> [Problem details]
Would you repeat the listing exactly, without any of its images?

> [Task input]
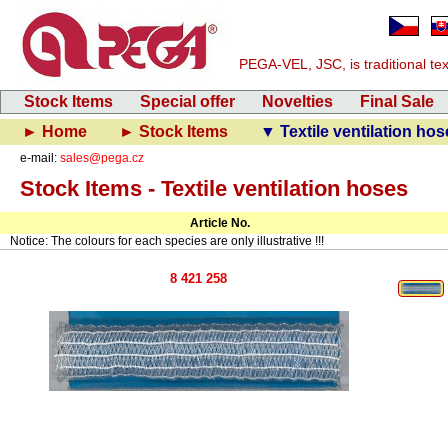
PEGA-VEL, JSC, is traditional text
Stock Items
Special offer
Novelties
Final Sale
► Home
► Stock Items
▼ Textile ventilation hos
e-mail:
sales@pega.cz
Stock Items - Textile ventilation hoses
Article No.
Notice: The colours for each species are only illustrative !!!
8 421 258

> [Output]
PEGA-VEL, JSC, is traditional text
Stock Items
Special offer
Novelties
Final Sale
► Home
► Stock Items
▼ Textile ventilation hos
e-mail:
sales@pega.cz
Stock Items - Textile ventilation hoses
Article No.
Notice: The colours for each species are only illustrative !!!
8 421 258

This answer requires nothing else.